Provided entries
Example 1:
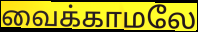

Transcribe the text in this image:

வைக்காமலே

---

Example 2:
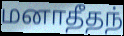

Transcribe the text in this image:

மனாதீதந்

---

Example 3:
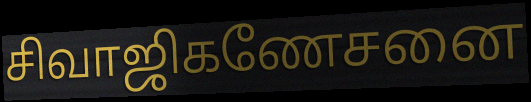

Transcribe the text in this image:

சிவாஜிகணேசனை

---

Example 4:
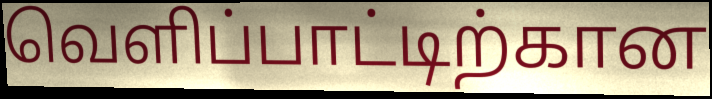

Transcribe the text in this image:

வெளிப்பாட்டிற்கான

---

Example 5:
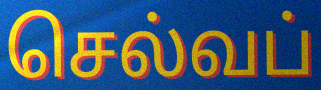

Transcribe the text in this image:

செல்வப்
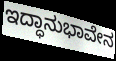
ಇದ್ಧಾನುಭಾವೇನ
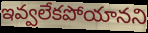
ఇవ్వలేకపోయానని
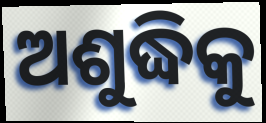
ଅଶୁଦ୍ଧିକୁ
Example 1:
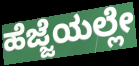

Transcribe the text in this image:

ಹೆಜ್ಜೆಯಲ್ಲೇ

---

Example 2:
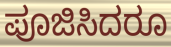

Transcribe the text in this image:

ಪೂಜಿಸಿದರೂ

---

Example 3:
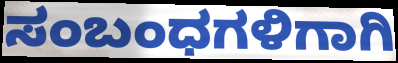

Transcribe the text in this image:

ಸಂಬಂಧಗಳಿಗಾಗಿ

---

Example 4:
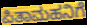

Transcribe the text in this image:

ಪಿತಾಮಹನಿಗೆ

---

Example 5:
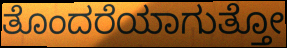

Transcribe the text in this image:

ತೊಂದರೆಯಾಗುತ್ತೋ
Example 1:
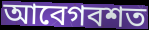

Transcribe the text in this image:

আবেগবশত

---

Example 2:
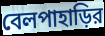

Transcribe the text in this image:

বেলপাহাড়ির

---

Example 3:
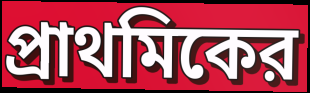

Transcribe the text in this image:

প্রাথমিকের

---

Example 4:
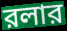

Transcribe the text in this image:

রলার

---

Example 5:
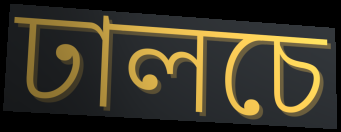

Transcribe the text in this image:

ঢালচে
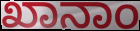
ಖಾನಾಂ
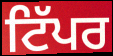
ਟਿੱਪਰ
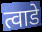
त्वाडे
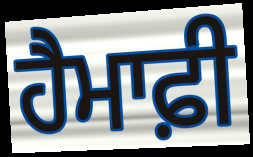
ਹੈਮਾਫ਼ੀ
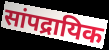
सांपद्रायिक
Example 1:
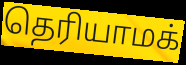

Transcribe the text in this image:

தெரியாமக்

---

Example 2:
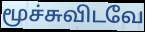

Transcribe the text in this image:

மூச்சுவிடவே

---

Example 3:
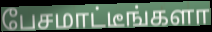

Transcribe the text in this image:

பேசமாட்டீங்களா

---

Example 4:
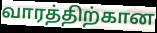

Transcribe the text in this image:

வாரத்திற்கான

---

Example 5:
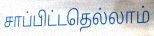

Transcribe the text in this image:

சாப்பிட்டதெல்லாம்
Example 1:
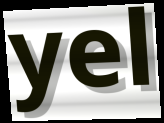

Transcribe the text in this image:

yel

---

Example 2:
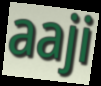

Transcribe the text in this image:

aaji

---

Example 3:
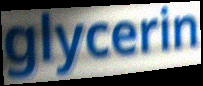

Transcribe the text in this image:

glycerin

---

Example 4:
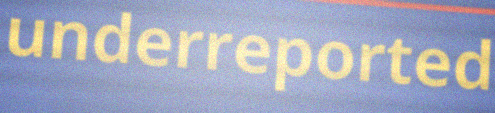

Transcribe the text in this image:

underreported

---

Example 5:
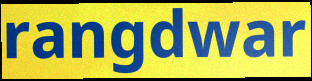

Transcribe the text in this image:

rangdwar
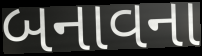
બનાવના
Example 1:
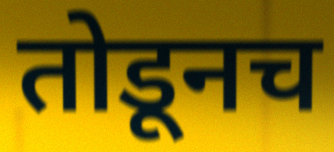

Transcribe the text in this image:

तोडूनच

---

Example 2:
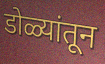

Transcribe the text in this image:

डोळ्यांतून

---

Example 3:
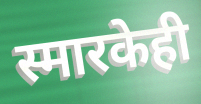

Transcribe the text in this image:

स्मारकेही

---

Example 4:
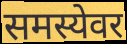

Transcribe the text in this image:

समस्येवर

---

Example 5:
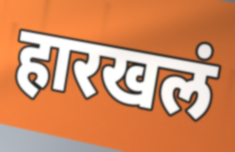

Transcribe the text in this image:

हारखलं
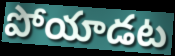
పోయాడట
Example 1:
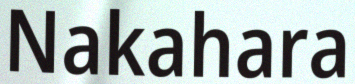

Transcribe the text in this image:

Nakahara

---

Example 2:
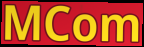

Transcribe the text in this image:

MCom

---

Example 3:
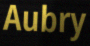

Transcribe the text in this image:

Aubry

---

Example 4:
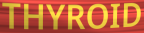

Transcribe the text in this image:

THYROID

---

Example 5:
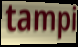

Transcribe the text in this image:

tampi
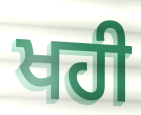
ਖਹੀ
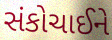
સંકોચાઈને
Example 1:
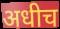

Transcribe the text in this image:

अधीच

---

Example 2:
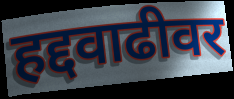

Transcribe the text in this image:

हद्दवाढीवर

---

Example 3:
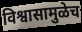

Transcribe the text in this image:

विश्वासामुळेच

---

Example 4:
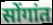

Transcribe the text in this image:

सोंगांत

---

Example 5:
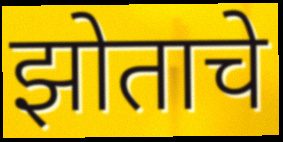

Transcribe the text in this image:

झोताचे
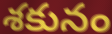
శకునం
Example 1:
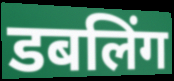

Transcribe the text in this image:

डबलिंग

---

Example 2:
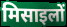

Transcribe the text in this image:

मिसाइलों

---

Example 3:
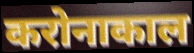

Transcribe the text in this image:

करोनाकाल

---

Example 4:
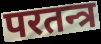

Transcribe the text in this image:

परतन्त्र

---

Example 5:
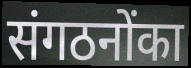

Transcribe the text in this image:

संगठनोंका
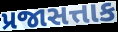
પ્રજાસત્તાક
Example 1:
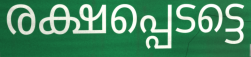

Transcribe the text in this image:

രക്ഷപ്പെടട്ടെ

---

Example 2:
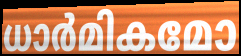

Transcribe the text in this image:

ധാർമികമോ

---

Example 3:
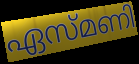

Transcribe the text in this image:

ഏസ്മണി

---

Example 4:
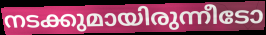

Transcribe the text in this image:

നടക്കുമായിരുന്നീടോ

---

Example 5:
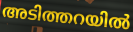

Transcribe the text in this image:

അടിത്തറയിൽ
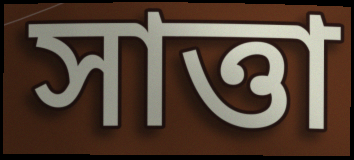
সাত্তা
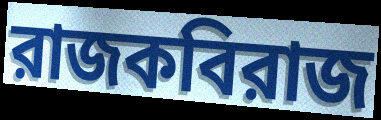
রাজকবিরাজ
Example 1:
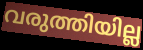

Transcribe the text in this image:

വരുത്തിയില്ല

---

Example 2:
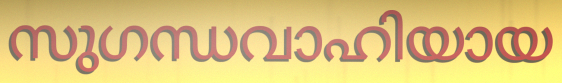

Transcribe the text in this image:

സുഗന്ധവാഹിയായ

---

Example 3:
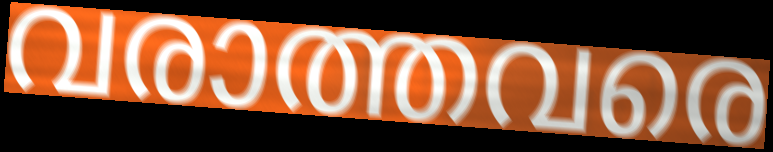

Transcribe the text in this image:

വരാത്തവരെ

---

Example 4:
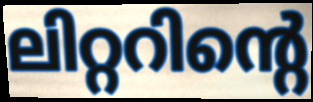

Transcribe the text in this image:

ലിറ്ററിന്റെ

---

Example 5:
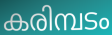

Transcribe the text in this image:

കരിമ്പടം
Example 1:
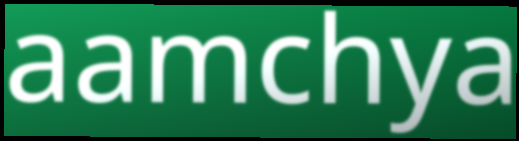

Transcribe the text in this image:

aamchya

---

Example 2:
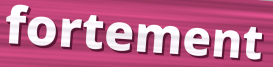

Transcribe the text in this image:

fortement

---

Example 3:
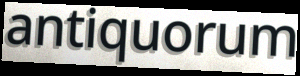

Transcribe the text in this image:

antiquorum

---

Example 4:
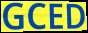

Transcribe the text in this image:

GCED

Stated goal
Rewrite every line of the items above as a numbered list, skipping blank lines and leaving out the pictures.

Output for this task
1. Example 1:
2. Transcribe the text in this image:
3. வைக்காமலே
4. ---
5. Example 2:
6. Transcribe the text in this image:
7. மனாதீதந்
8. ---
9. Example 3:
10. Transcribe the text in this image:
11. சிவாஜிகணேசனை
12. ---
13. Example 4:
14. Transcribe the text in this image:
15. வெளிப்பாட்டிற்கான
16. ---
17. Example 5:
18. Transcribe the text in this image:
19. செல்வப்
20. ಇದ್ಧಾನುಭಾವೇನ
21. ఇవ్వలేకపోయానని
22. ଅଶୁଦ୍ଧିକୁ
23. Example 1:
24. Transcribe the text in this image:
25. ಹೆಜ್ಜೆಯಲ್ಲೇ
26. ---
27. Example 2:
28. Transcribe the text in this image:
29. ಪೂಜಿಸಿದರೂ
30. ---
31. Example 3:
32. Transcribe the text in this image:
33. ಸಂಬಂಧಗಳಿಗಾಗಿ
34. ---
35. Example 4:
36. Transcribe the text in this image:
37. ಪಿತಾಮಹನಿಗೆ
38. ---
39. Example 5:
40. Transcribe the text in this image:
41. ತೊಂದರೆಯಾಗುತ್ತೋ
42. Example 1:
43. Transcribe the text in this image:
44. আবেগবশত
45. ---
46. Example 2:
47. Transcribe the text in this image:
48. বেলপাহাড়ির
49. ---
50. Example 3:
51. Transcribe the text in this image:
52. প্রাথমিকের
53. ---
54. Example 4:
55. Transcribe the text in this image:
56. রলার
57. ---
58. Example 5:
59. Transcribe the text in this image:
60. ঢালচে
61. ಖಾನಾಂ
62. ਟਿੱਪਰ
63. त्वाडे
64. ਹੈਮਾਫ਼ੀ
65. सांपद्रायिक
66. Example 1:
67. Transcribe the text in this image:
68. தெரியாமக்
69. ---
70. Example 2:
71. Transcribe the text in this image:
72. மூச்சுவிடவே
73. ---
74. Example 3:
75. Transcribe the text in this image:
76. பேசமாட்டீங்களா
77. ---
78. Example 4:
79. Transcribe the text in this image:
80. வாரத்திற்கான
81. ---
82. Example 5:
83. Transcribe the text in this image:
84. சாப்பிட்டதெல்லாம்
85. Example 1:
86. Transcribe the text in this image:
87. yel
88. ---
89. Example 2:
90. Transcribe the text in this image:
91. aaji
92. ---
93. Example 3:
94. Transcribe the text in this image:
95. glycerin
96. ---
97. Example 4:
98. Transcribe the text in this image:
99. underreported
100. ---
101. Example 5:
102. Transcribe the text in this image:
103. rangdwar
104. બનાવના
105. Example 1:
106. Transcribe the text in this image:
107. तोडूनच
108. ---
109. Example 2:
110. Transcribe the text in this image:
111. डोळ्यांतून
112. ---
113. Example 3:
114. Transcribe the text in this image:
115. स्मारकेही
116. ---
117. Example 4:
118. Transcribe the text in this image:
119. समस्येवर
120. ---
121. Example 5:
122. Transcribe the text in this image:
123. हारखलं
124. పోయాడట
125. Example 1:
126. Transcribe the text in this image:
127. Nakahara
128. ---
129. Example 2:
130. Transcribe the text in this image:
131. MCom
132. ---
133. Example 3:
134. Transcribe the text in this image:
135. Aubry
136. ---
137. Example 4:
138. Transcribe the text in this image:
139. THYROID
140. ---
141. Example 5:
142. Transcribe the text in this image:
143. tampi
144. ਖਹੀ
145. સંકોચાઈને
146. Example 1:
147. Transcribe the text in this image:
148. अधीच
149. ---
150. Example 2:
151. Transcribe the text in this image:
152. हद्दवाढीवर
153. ---
154. Example 3:
155. Transcribe the text in this image:
156. विश्वासामुळेच
157. ---
158. Example 4:
159. Transcribe the text in this image:
160. सोंगांत
161. ---
162. Example 5:
163. Transcribe the text in this image:
164. झोताचे
165. శకునం
166. Example 1:
167. Transcribe the text in this image:
168. डबलिंग
169. ---
170. Example 2:
171. Transcribe the text in this image:
172. मिसाइलों
173. ---
174. Example 3:
175. Transcribe the text in this image:
176. करोनाकाल
177. ---
178. Example 4:
179. Transcribe the text in this image:
180. परतन्त्र
181. ---
182. Example 5:
183. Transcribe the text in this image:
184. संगठनोंका
185. પ્રજાસત્તાક
186. Example 1:
187. Transcribe the text in this image:
188. രക്ഷപ്പെടട്ടെ
189. ---
190. Example 2:
191. Transcribe the text in this image:
192. ധാർമികമോ
193. ---
194. Example 3:
195. Transcribe the text in this image:
196. ഏസ്മണി
197. ---
198. Example 4:
199. Transcribe the text in this image:
200. നടക്കുമായിരുന്നീടോ
201. ---
202. Example 5:
203. Transcribe the text in this image:
204. അടിത്തറയിൽ
205. সাত্তা
206. রাজকবিরাজ
207. Example 1:
208. Transcribe the text in this image:
209. വരുത്തിയില്ല
210. ---
211. Example 2:
212. Transcribe the text in this image:
213. സുഗന്ധവാഹിയായ
214. ---
215. Example 3:
216. Transcribe the text in this image:
217. വരാത്തവരെ
218. ---
219. Example 4:
220. Transcribe the text in this image:
221. ലിറ്ററിന്റെ
222. ---
223. Example 5:
224. Transcribe the text in this image:
225. കരിമ്പടം
226. Example 1:
227. Transcribe the text in this image:
228. aamchya
229. ---
230. Example 2:
231. Transcribe the text in this image:
232. fortement
233. ---
234. Example 3:
235. Transcribe the text in this image:
236. antiquorum
237. ---
238. Example 4:
239. Transcribe the text in this image:
240. GCED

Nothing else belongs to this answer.